REQUIREMENT
Write the records out again exactly as they read, dropping any picture they hold.

Saved data entries
· · · · ·

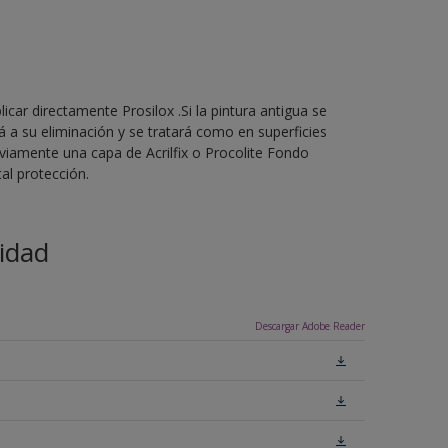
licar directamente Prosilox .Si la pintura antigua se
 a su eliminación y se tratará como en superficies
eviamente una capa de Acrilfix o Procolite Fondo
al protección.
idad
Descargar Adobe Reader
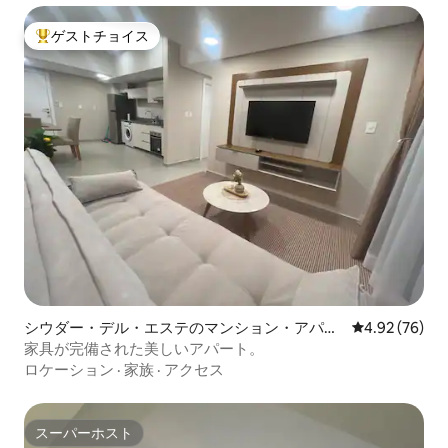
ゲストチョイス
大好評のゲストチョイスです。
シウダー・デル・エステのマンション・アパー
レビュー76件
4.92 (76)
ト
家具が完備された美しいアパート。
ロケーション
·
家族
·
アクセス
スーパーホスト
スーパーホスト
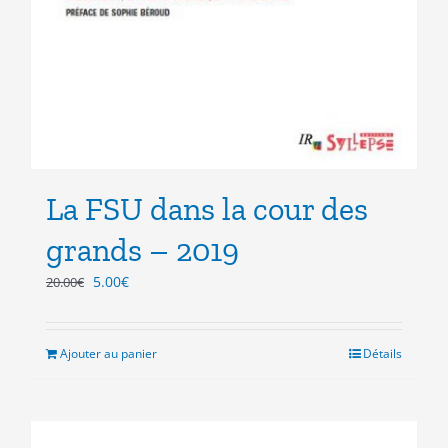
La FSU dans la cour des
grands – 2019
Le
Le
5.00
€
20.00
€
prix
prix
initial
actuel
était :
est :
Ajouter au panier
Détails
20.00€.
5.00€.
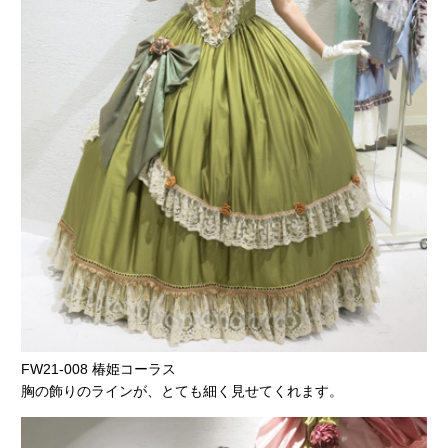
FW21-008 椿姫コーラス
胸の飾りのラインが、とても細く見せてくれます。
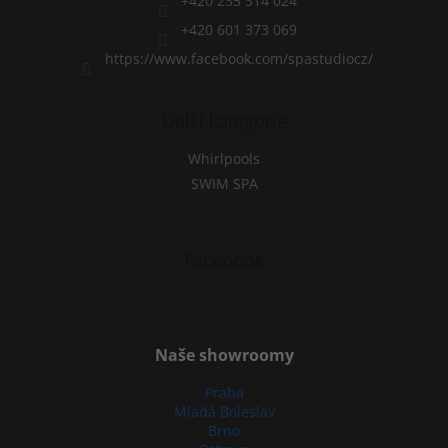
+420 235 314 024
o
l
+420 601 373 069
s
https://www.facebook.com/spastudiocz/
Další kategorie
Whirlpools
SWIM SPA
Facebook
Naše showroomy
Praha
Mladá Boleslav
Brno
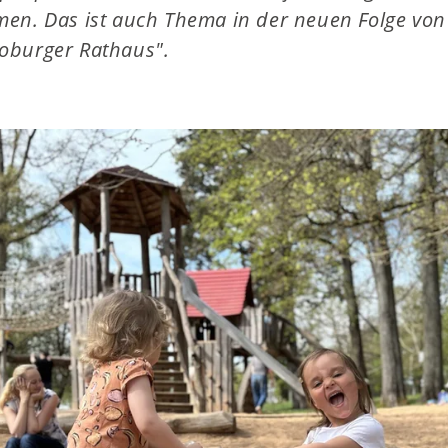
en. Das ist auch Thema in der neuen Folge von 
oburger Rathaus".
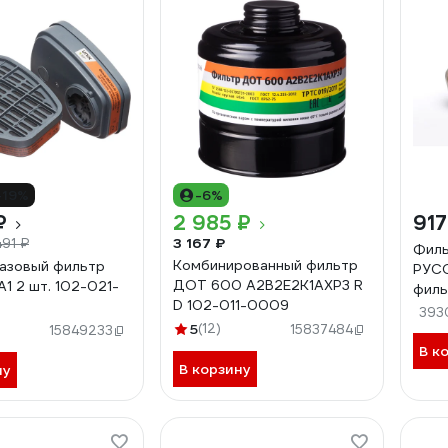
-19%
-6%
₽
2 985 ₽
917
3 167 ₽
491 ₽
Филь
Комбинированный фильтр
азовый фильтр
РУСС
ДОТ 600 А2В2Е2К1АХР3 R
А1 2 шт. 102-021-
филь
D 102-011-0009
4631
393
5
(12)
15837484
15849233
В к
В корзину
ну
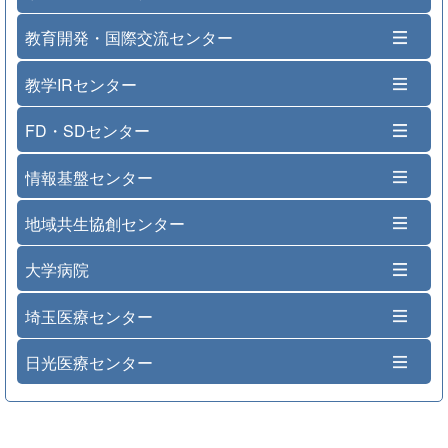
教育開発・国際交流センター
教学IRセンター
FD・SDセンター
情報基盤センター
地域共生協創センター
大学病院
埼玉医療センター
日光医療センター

· · · · ·

RESULT OF THE EXERCISE
licar directamente Prosilox .Si la pintura antigua se
 a su eliminación y se tratará como en superficies
eviamente una capa de Acrilfix o Procolite Fondo
al protección.
idad
Descargar Adobe Reader
ゲストチョイス
大好評のゲストチョイスです。
シウダー・デル・エステのマンション・アパー
レビュー76件
4.92 (76)
ト
家具が完備された美しいアパート。
ロケーション
·
家族
·
アクセス
スーパーホスト
スーパーホスト
La FSU dans la cour des
grands – 2019
Le
Le
5.00
€
20.00
€
prix
prix
initial
actuel
était :
est :
Ajouter au panier
Détails
20.00€.
5.00€.
FW21-008 椿姫コーラス
胸の飾りのラインが、とても細く見せてくれます。
+420 235 314 024
o
l
+420 601 373 069
s
https://www.facebook.com/spastudiocz/
Další kategorie
Whirlpools
SWIM SPA
Facebook
Naše showroomy
Praha
Mladá Boleslav
Brno
en. Das ist auch Thema in der neuen Folge von 
oburger Rathaus".
-19%
-6%
₽
2 985 ₽
917
3 167 ₽
491 ₽
Филь
Комбинированный фильтр
азовый фильтр
РУСС
ДОТ 600 А2В2Е2К1АХР3 R
А1 2 шт. 102-021-
филь
D 102-011-0009
4631
393
5
(12)
15837484
15849233
В к
В корзину
ну
教育開発・国際交流センター
教学IRセンター
FD・SDセンター
情報基盤センター
地域共生協創センター
大学病院
埼玉医療センター
日光医療センター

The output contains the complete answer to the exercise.